Your tasks:
a: Answer these questions from the multi-provider architecture document below:
(i) Which file holds the CommandBus and QueryBus infrastructure?
(ii) Which new field does the Request aggregate use to track the selected provider instance?
(iii) In the selection algorithm, which selection function is returned when a template has provider_api set but neither provider_name nor provider_type?
b: Reproduce word for word the stretch of the multi-provider architecture document below from "provider_name: Optional[str] #" through "use (EC2Fleet, SpotFleet)".

Extracted text:
* begin *

Multi-Provider Architecture Design¶
Overview¶
The Open Host Factory Plugin implements a sophisticated multi-provider architecture that enables dynamic provisioning of compute resources across multiple cloud providers and provider instances. This document describes the design, implementation, and usage patterns of the multi-provider system.
Architecture Components¶
CQRS Implementation Status¶
The system implements CQRS (Command Query Responsibility Segregation) architecture:
Completed CQRS Components:
- CommandBus
and QueryBus
infrastructure in src/infrastructure/di/buses.py
- Query DTOs: ListTemplatesQuery
, GetTemplateQuery
, ValidateTemplateQuery
- Command DTOs: CreateTemplateCommand
, UpdateTemplateCommand
, DeleteTemplateCommand
, ValidateTemplateCommand
- Template list endpoint using QueryBus
Implementation Status: - Template API endpoints (GET, POST, PUT, DELETE) - using CQRS handlers - Machine management endpoints - using CQRS pattern - Request processing endpoints - using CQRS pattern - Provider management endpoints - using CQRS pattern
Architecture Features: - All API endpoints using CQRS buses for command/query separation - Consistent async/await patterns across all handlers - Appropriate separation of read and write operations - Optimized query handling with caching support
1. Domain Model Extensions¶
Template Aggregate¶
The Template
aggregate has been extended with multi-provider fields:
class Template:
template_id: str
provider_type: Optional[str] # NEW: Provider type (aws, azure, gcp)
provider_name: Optional[str] # NEW: Provider instance name (aws-us-east-1)
provider_api: Optional[str] # NEW: Specific API to use (EC2Fleet, SpotFleet)
# ... existing fields
Request Aggregate¶
The Request
aggregate now tracks provider selection:
class Request:
provider_type: str
provider_instance: Optional[str] # NEW: Selected provider instance
# ... existing fields
2. Provider Selection Service¶
The ProviderSelectionService
implements intelligent provider selection using multiple strategies:
Selection Strategies¶
- Explicit Selection: Template specifies exact provider instance
- Load Balanced Selection: Distribute across provider instances by type
- Capability-Based Selection: Select based on API requirements
- Default Selection: Use configuration defaults
Selection Algorithm¶
def select_provider_for_template(template: Template) -> ProviderSelectionResult:
if template.provider_name:
return explicit_selection(template.provider_name)
elif template.provider_type:
return load_balanced_selection(template.provider_type)
elif template.provider_api:
return capability_based_selection(template.provider_api)
else:
return default_selection()

* end *

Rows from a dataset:
* begin *

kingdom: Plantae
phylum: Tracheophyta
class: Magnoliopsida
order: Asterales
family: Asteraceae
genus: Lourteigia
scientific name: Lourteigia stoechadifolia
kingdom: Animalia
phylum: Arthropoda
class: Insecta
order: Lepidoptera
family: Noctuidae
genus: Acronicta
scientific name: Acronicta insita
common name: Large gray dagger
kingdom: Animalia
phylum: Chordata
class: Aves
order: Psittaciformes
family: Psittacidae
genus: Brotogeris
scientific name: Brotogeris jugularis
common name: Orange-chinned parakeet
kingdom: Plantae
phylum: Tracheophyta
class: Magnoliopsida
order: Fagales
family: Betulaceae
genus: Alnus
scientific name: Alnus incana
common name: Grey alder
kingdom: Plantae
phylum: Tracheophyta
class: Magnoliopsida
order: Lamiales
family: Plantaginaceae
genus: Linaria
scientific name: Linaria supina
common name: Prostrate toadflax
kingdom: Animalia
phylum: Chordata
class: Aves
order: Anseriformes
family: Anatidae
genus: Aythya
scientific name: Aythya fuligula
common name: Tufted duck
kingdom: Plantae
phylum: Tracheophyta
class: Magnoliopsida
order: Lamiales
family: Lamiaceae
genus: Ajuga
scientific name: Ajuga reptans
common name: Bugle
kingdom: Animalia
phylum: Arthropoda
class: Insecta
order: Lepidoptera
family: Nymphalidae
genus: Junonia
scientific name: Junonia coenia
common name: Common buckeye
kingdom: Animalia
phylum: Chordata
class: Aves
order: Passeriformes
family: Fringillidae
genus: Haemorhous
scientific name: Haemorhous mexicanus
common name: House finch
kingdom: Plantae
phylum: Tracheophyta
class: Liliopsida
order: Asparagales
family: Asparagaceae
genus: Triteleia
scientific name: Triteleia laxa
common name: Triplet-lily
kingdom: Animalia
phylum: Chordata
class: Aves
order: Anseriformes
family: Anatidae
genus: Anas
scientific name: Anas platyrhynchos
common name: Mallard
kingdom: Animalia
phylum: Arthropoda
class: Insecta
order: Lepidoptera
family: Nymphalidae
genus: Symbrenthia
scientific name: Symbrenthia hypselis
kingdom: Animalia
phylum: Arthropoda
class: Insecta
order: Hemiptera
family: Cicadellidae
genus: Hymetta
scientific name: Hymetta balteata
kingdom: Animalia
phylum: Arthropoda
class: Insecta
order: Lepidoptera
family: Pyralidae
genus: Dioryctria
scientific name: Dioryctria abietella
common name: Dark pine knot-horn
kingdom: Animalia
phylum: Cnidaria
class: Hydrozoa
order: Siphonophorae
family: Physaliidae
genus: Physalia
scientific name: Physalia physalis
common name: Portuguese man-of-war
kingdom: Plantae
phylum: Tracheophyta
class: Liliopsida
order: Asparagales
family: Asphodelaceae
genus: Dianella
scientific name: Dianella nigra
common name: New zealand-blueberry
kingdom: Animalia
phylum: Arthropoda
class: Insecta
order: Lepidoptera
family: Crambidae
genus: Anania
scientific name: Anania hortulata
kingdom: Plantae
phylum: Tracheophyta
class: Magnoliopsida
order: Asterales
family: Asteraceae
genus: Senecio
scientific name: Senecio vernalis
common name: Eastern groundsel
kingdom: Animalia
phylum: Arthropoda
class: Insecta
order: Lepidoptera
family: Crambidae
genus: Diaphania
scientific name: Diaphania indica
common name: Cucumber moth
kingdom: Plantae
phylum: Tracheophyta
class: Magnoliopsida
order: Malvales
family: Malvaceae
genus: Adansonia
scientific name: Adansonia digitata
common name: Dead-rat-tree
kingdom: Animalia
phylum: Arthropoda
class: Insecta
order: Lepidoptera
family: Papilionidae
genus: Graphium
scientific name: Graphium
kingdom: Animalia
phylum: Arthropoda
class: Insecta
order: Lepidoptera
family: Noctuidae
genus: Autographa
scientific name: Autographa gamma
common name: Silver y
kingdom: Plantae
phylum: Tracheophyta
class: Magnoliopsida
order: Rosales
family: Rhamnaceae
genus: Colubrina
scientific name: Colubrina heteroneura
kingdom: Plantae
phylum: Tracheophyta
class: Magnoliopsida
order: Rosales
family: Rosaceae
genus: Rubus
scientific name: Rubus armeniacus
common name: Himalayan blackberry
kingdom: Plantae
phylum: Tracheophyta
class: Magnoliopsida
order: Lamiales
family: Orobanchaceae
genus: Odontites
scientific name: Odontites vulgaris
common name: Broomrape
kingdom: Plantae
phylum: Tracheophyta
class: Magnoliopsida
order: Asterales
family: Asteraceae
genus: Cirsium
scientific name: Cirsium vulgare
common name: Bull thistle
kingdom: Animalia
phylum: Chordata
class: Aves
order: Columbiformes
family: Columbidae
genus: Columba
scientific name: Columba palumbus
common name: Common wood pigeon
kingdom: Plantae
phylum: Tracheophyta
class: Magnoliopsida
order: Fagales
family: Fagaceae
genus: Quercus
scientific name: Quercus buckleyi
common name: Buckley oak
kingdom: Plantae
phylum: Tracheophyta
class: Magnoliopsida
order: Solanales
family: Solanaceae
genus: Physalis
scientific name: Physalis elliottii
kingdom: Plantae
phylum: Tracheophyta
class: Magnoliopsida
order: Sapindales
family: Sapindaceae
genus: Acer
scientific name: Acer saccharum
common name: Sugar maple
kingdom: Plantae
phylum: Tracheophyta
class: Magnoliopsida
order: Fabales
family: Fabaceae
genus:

* end *

In response:
a:
(i) src/infrastructure/di/buses.py
(ii) provider_instance
(iii) capability_based_selection

b:
provider_name: Optional[str] # NEW: Provider instance name (aws-us-east-1)
provider_api: Optional[str] # NEW: Specific API to use (EC2Fleet, SpotFleet)